And this, my friends, for the nth time, is why I say, when L. Ron
Hubbard appeared with his Dianetics in 1950 and challenged the mental health
establishment with a technology that, in spite of its exaggerations, was a
lot more humane and easier to practice that what was around at the time.
Hubbard at that time (excuse my hemorrhoids) did not go around attacking
mystical spiritual groups, to the best of my knowledge. That may have come
much later, but not then.
Now I hope I've made this point perfectly clear, and correctly
labeled the area and the field that I'm actually talking about, and it does
not go beyond that. OK? All right?
I myself, like many others, spent some time with Theosophy, enjoyed
reading the works of Yogananda and profited from them quite a bit, thought
the world of Krishnamurti, even got to liking Aldous Huxley, and felt that I
had authentically observed a flying saucer one evening (they seemed to be
more abundant in 1950) over the water near the Port of Miami, Florida. And I
certainly expected to find a civilization of possibly unpleasant folks living
inside the Earth, as well as enjoying an involvement with Mark Probert's
Borderland Research Associates; and in my spare time, through the services of
a trance medium, made acquaintanceship with a group called the Great White
Brotherhood, who were then located in a place called Sedelia, Colorado (I
think), high in the Rocky Mountains in the US. In 1952 I certainly got a
great deal out of Dianetics, both in giving it and receiving it, and I don't
care if it was invented by _______ _______ (you fill in the blank). I, and
many others, were inspired and helped, often by just reading the book and
even better doing some stuff with it. So that's all I'm talking about, and I
hope both my hemorrhoids and Hubbard will subside at the same time, producing
that wonderful feeling that comes when pain is replaced by pleasure.

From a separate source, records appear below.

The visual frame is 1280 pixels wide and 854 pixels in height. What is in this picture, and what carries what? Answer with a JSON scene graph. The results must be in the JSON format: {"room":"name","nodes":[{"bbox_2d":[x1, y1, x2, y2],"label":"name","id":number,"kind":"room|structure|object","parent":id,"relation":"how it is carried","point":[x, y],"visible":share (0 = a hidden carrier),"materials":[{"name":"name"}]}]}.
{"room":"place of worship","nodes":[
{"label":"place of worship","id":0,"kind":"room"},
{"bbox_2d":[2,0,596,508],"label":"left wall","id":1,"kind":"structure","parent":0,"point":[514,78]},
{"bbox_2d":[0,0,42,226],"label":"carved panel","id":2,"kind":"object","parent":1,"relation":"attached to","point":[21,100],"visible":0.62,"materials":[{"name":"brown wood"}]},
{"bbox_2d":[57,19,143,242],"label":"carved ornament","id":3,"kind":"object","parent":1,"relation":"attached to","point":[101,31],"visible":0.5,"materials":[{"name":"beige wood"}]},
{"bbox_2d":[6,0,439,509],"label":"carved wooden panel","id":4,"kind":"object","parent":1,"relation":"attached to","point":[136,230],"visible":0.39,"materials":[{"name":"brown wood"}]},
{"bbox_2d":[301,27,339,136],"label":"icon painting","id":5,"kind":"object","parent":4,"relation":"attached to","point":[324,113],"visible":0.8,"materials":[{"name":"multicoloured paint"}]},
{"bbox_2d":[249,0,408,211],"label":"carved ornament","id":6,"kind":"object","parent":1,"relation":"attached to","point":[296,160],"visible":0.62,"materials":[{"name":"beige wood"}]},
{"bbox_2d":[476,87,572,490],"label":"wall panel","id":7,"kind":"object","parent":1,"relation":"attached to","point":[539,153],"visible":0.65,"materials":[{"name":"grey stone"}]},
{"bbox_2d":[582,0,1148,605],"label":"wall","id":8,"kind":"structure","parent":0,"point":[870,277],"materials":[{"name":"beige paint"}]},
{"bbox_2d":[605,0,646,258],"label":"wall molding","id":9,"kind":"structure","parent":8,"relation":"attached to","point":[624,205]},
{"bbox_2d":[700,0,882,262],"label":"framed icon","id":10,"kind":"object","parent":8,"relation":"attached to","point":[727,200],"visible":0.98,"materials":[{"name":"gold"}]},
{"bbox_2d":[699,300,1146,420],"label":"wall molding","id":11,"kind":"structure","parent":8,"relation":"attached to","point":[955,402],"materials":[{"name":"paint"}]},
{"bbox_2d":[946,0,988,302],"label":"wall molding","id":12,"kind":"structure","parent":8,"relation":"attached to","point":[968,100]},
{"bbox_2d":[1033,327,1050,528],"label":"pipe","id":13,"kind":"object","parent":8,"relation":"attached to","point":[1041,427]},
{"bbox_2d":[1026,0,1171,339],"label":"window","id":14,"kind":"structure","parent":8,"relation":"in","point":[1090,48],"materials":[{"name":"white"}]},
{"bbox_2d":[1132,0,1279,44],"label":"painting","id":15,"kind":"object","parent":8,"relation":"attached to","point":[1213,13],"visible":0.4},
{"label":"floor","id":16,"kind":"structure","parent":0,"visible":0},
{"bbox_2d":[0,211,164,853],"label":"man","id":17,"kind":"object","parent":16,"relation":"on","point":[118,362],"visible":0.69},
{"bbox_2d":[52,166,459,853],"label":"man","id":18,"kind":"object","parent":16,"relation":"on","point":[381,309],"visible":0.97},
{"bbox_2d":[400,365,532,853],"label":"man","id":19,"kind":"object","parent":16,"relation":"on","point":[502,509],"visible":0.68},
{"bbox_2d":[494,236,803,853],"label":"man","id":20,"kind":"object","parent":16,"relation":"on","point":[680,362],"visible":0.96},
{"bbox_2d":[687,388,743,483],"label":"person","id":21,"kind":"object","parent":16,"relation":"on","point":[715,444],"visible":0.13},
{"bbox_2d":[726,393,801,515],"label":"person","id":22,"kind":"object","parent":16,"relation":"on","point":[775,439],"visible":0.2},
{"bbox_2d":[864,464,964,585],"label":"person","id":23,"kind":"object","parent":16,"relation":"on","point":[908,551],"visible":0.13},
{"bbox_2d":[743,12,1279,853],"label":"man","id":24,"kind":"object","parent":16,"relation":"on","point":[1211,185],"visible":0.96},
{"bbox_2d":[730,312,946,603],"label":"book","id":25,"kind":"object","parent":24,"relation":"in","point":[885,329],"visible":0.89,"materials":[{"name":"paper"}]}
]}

And finally, I'd like to say that I love the IVy list and us folks that
haunt it, and I hope it goes on and on for a long, long time, and in case I
didn't make it clear, that includes Ken Urquhart, a treasured friend.
Goodbye and so long, and write soon if you find work.

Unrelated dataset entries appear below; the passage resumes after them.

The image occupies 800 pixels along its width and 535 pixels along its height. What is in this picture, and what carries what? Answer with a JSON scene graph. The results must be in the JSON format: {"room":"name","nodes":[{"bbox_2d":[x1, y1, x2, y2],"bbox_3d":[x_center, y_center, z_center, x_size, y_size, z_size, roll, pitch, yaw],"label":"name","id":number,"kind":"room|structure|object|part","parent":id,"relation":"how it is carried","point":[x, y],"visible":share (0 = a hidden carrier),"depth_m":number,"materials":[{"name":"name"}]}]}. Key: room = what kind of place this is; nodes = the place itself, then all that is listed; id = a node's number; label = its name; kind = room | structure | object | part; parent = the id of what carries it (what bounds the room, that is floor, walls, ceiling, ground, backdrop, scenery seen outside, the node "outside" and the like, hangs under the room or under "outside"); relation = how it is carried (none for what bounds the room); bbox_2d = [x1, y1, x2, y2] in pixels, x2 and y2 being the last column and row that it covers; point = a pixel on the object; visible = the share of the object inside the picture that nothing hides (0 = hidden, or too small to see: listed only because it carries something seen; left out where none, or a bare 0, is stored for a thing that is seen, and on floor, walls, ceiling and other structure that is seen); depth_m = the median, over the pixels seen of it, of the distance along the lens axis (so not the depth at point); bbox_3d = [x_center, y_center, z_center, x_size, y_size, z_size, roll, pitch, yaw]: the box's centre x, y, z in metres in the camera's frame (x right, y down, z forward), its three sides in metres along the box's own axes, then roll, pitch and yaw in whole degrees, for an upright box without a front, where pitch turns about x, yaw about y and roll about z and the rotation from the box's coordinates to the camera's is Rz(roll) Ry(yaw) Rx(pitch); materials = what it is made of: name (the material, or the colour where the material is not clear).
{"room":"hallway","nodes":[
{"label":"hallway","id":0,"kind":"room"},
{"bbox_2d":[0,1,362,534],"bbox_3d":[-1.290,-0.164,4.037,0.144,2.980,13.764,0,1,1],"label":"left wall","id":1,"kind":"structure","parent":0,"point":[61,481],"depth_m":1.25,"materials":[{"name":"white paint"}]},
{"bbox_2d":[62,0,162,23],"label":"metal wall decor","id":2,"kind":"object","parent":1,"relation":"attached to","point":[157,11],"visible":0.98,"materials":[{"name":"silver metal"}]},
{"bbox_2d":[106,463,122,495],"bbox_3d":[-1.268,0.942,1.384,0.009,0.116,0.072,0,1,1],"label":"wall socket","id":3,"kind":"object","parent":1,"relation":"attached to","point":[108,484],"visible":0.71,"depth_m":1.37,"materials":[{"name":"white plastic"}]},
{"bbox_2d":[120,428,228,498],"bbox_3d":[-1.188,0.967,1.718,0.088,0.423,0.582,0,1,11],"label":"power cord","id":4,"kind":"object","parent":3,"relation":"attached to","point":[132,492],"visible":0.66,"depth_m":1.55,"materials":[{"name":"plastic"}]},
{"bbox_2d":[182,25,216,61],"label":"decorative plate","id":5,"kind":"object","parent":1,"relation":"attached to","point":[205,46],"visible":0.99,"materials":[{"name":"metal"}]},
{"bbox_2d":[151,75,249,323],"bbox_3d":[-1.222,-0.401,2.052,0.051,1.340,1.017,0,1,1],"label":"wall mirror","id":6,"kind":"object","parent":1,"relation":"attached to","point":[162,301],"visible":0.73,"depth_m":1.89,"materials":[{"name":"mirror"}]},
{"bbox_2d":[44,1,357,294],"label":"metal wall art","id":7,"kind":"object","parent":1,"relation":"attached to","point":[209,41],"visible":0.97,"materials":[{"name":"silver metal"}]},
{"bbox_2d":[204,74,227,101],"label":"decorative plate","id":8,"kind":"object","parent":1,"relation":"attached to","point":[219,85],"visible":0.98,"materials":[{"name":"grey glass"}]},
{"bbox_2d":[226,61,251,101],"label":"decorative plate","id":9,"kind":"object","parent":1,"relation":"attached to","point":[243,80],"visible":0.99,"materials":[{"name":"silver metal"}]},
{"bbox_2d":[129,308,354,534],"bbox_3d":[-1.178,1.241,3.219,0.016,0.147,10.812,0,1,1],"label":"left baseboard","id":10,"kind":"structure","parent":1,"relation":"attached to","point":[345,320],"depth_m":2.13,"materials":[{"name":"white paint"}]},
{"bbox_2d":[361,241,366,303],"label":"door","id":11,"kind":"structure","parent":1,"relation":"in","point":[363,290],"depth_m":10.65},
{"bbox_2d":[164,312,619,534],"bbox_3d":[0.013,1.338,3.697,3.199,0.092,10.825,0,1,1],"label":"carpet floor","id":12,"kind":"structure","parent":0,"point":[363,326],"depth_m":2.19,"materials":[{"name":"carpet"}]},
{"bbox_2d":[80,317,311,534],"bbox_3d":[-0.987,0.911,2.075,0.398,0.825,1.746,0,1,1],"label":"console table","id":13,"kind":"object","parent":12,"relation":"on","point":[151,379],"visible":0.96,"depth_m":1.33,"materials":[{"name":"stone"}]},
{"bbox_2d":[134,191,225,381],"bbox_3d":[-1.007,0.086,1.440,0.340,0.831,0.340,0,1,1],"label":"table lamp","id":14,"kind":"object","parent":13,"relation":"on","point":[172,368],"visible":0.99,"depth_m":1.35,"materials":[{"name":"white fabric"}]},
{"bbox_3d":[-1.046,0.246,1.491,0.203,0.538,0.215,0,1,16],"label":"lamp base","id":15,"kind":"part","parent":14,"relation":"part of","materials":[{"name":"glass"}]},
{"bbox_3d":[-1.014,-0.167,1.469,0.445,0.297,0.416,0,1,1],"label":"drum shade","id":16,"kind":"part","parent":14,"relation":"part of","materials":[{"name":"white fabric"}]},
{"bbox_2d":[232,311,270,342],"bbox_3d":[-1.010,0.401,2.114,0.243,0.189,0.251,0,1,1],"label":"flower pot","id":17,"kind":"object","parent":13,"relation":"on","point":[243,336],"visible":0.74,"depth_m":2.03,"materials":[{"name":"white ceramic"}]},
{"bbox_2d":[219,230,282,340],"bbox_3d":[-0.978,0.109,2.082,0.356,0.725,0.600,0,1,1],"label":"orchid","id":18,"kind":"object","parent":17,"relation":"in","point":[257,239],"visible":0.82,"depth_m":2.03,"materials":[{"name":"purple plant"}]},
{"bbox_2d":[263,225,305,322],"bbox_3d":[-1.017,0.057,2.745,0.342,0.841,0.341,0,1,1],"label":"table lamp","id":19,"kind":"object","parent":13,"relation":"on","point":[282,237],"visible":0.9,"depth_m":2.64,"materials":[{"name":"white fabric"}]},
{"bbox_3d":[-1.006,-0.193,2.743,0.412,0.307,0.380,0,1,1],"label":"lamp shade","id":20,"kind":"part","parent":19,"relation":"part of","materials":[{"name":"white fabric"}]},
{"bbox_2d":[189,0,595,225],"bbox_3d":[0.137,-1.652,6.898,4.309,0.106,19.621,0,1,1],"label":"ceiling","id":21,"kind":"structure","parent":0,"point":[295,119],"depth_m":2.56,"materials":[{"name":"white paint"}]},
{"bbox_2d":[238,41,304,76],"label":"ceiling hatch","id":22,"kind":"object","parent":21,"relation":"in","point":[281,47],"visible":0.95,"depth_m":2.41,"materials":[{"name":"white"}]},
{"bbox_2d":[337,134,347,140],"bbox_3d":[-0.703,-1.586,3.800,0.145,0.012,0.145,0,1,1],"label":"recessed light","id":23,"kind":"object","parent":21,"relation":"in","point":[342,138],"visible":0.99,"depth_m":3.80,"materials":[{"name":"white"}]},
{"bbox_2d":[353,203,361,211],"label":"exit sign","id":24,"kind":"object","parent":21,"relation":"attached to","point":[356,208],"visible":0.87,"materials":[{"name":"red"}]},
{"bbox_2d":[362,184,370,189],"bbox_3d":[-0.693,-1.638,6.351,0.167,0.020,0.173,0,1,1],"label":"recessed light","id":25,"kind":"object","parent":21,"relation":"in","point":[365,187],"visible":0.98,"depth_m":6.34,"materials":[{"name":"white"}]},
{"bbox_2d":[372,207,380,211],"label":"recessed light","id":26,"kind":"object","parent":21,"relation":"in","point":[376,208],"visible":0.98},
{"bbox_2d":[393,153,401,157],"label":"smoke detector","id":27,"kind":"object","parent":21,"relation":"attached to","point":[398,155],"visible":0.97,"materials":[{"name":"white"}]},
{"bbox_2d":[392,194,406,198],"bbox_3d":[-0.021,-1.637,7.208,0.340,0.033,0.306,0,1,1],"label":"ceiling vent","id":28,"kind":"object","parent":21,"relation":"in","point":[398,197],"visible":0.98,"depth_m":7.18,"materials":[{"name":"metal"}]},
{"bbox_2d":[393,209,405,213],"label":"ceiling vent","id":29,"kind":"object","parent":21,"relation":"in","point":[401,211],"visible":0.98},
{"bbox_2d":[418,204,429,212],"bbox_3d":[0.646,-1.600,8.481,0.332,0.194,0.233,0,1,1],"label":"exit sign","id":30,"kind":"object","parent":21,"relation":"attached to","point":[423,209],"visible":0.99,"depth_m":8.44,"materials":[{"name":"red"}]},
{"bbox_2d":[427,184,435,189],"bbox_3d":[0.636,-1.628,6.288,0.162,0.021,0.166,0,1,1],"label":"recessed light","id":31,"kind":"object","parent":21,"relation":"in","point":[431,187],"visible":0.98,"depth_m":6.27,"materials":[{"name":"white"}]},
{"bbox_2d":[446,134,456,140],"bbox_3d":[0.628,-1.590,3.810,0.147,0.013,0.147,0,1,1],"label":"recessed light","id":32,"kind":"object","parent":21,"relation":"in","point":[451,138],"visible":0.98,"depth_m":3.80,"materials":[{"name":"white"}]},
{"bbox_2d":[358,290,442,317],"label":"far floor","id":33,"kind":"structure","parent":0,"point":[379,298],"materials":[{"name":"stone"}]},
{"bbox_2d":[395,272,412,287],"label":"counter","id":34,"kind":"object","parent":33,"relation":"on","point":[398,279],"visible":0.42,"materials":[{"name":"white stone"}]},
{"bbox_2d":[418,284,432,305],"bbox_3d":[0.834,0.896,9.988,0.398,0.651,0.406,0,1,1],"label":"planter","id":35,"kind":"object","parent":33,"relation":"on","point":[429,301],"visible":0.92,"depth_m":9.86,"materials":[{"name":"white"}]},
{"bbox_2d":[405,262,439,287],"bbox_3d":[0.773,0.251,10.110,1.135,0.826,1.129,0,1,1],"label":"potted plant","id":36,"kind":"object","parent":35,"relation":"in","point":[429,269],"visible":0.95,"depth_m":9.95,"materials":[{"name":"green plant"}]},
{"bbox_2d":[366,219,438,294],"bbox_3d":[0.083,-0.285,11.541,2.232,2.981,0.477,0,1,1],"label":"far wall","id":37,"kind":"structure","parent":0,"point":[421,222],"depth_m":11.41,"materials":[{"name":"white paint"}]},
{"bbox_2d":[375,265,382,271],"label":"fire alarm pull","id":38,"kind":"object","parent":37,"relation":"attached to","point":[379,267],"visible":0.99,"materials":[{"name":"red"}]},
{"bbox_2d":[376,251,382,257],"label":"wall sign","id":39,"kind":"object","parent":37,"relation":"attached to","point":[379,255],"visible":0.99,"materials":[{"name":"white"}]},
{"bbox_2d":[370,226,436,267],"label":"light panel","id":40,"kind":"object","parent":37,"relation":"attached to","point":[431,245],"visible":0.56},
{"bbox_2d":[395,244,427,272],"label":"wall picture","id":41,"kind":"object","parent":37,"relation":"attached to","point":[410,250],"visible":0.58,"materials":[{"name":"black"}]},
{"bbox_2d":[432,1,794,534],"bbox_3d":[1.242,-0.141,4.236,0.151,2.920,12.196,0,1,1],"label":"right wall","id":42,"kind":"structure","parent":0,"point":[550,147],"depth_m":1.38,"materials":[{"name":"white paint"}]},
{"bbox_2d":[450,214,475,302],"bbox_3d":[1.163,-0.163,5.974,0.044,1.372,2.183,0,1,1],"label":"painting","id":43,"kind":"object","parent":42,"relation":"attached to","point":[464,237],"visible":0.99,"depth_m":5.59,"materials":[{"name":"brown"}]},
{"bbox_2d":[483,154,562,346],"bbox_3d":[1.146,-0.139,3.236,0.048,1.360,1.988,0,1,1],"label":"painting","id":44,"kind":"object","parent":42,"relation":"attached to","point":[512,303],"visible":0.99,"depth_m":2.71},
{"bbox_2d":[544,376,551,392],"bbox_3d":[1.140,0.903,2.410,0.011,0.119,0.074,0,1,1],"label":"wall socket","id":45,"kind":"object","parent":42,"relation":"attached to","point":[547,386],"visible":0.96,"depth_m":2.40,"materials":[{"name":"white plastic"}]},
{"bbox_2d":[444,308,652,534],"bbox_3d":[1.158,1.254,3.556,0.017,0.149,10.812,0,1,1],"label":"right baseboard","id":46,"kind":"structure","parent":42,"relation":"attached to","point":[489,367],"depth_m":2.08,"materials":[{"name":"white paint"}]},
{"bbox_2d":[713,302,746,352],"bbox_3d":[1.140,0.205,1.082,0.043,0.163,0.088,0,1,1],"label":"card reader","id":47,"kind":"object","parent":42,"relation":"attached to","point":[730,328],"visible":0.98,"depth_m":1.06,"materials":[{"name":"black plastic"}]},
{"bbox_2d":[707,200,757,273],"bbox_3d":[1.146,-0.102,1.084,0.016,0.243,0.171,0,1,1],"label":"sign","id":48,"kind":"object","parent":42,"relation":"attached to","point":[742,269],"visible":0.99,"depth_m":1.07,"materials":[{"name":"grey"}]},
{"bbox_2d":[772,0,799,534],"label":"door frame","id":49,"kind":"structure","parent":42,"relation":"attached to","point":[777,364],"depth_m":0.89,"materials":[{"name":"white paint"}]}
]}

>From the pen of the one I don't trust --
P.S. I'd like to really thank Julie (that's Julie Spickler) for making these
postings possible in a legible and mostly comprehensible form (thank the gods
for her English major!). She, of course, is the "J" in PJSpickler, and has
almost got me to the point of knowing when to put a period in a sentence, as
well as having a predicate and a subject.